As part of his formation for the priesthood, every seminarian engages in a variety of pastoral ministry works during his time in the seminary. Some seminarians, for example, teach the faith to young people in the classroom, while others help catechize adults moving through a Rite of Christian Initiation of Adults program in preparation for full initiation into the Catholic Church.

Some of the men may be assigned to work at a local parish soup kitchen or food pantry, while others make visitations to homebound parishioners and residents in nursing facilities, or work with hospice patients.

In short, these wide-ranging assignments span the Corporal and Spiritual Works of Mercy. These assignments help the seminarians recognize and appreciate their individual God-given talents and abilities, while simultaneously stretching them out of their comfort zones by highlighting areas for growth. These pastoral ministries, then, are important opportunities for the healthy formation of every seminarian desiring to have a heart like that of the Good Shepherd.

As the seminarians engage in these works of mercy, a shared sentiment usually emerges that often sounds like this: “Father, I am getting so much more than I am giving.” A beautiful reality indeed, yet one that requires a spiritual awareness and attentiveness when there is a frequently sly temptation that so often goes unnoticed lurking behind it – “Your opponent the devil is prowling like a roaring lion looking for someone to devour; resist him, solid in your faith” (1 Pt 5:8-9). The subtle temptation is this: “I don’t mind doing these Corporal and Spiritual Works of Mercy because I am getting something out of it.”

What happens, though, when the consolations stop? Will you stop the work because the task has become more arduous without the consolations? This is an easy trap into which a soul may fall. Why? Because that soul has not yet developed the habit of sacrificing a lesser good – the desire to receive a spiritual consolation – for the greater good – faithful and sacrificial obedience to God without the expectation of any benefit. As a result, the soul suffers from malice. To become a saint requires the development of the disposition of holy detachment to everything that is not God Himself.

Every person must be purified of the desire to engage in pastoral ministry because he is attached to a benefit it affords him. Each of us must learn to be about the work that God has designated for us to do simply because He who is goodness itself commands it. It is precisely when God retracts, or altogether withholds, spiritual consolations from the soul that one’s willingness for true sacrifice, unconditional love, and supernatural faith are really forged in the fire.

It is rather easy to do something good when one receives some benefit, yet it is not so straightforward when the benefit is no longer afforded. To love means to will the good of the other and to provide that good as one is able. Notice in this definition there is no reference to emotions, consoling feelings, or benefits of any kind. This is because love and sacrifice go hand-in-hand.

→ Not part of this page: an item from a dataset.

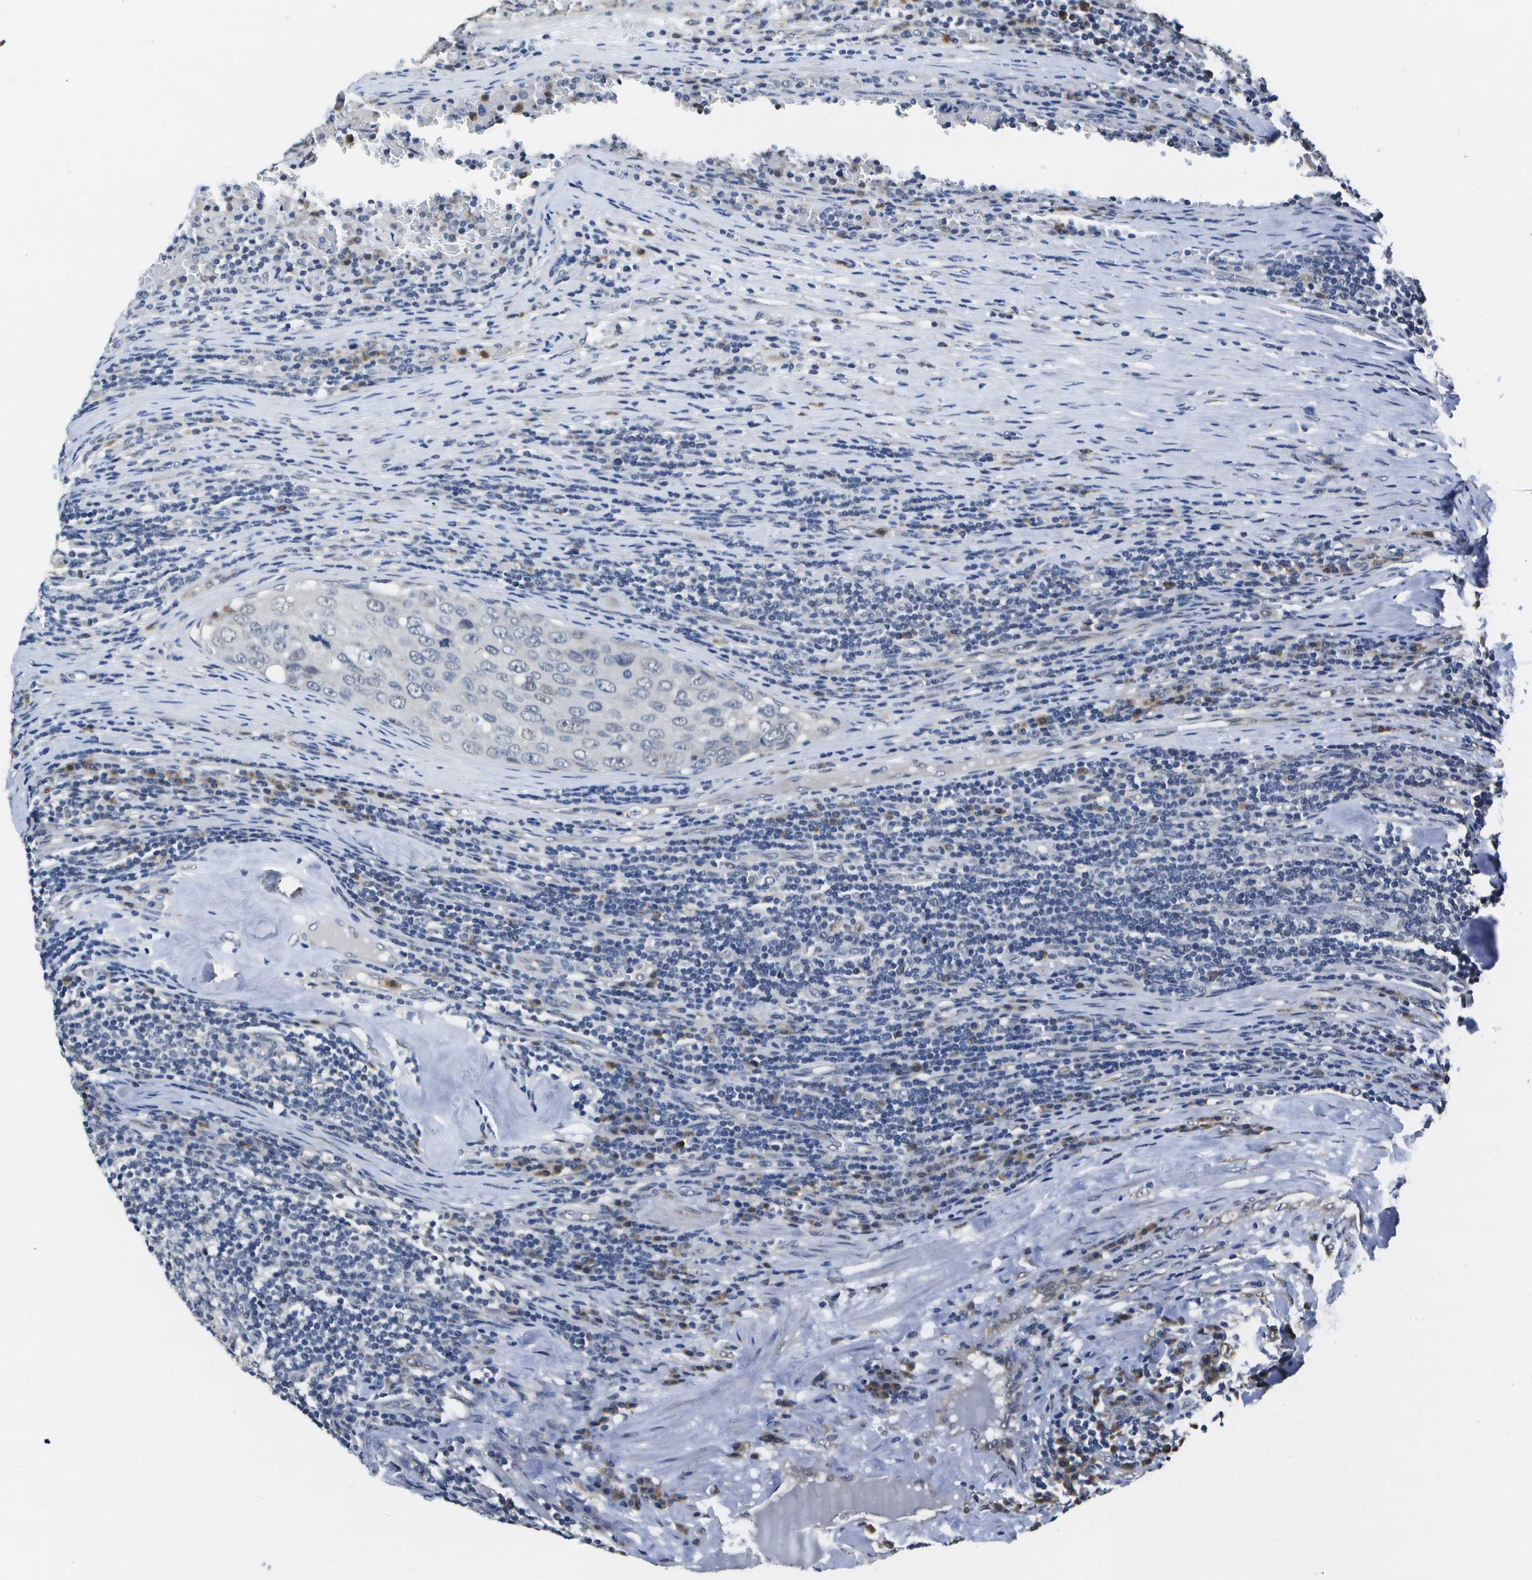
{"staining": {"intensity": "negative", "quantity": "none", "location": "none"}, "tissue": "urothelial cancer", "cell_type": "Tumor cells", "image_type": "cancer", "snomed": [{"axis": "morphology", "description": "Urothelial carcinoma, High grade"}, {"axis": "topography", "description": "Lymph node"}, {"axis": "topography", "description": "Urinary bladder"}], "caption": "Tumor cells are negative for protein expression in human urothelial carcinoma (high-grade).", "gene": "DSE", "patient": {"sex": "male", "age": 51}}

The spiritual and theological tradition of the Church as explained in the writings of the saints captures it thus: The one thing that Almighty God wants from every person is the sacrifice of his or her will to Him. In other words, the soul’s willing sacrifice of any and every lesser good, for the greater good, until it culminates in the greatest good, which is God Himself.

This is a tall task, indeed. This manner of life requires much attention, discernment, prayer, and growth in virtue if one is to ascend the ladder to the heights of heaven. There is far too much at stake – eternal life – to presume that by merely offering a hot bowl of soup to one who is hungry, re-stocking pantry items when supplies run short, visiting shut-ins when one “has the time,” or instructing the ignorant in the ways of God, one has sufficiently fulfilled the divine commands of perfect sacrificial obediential love. Thorough introspection, accompanied by a daily examination of conscience, is absolutely essential if one’s soul is to be purified of its own desires, preoccupations, and proclivities.

To accomplish any of this, the grace of God is required, and for the work to redound to the spiritual merit of the one performing the work, it is essential that the worker’s soul be in a state of grace. Thus, grace is indispensable, “for by [it] [we] have been saved through faith, and this is not [our] own doing; it is the gift of God – not the result of works, so that no one may boast” (Eph 2:8-9). Be ever mindful of the words of our Lord: “Blessed are the pure of heart, for they shall see God” (Mt 5:8).

Let us be very careful not to consider ourself good simply because we perform a good work.  Remember, “there is only one who is good” (Mt 19:17). Echoing the young man who approached Jesus in the Gospel, let us ask the Lord, “What do I still lack?” and await the Ddvine response.

And once we have heard His Word, will we stop striving spiritually and go away sad because we do not want to relinquish our worldly consolations? May we take a hard and honest look behind our engagement with the Corporal and Spiritual Works of Mercy and take stock of what we find there – “seek, and you will find” (Mt 7:7).

What great love awaits the aware, attentive, discerning, prayerful, purified soul.

—Father James Dodson is vocation director for the Diocese of Burlington.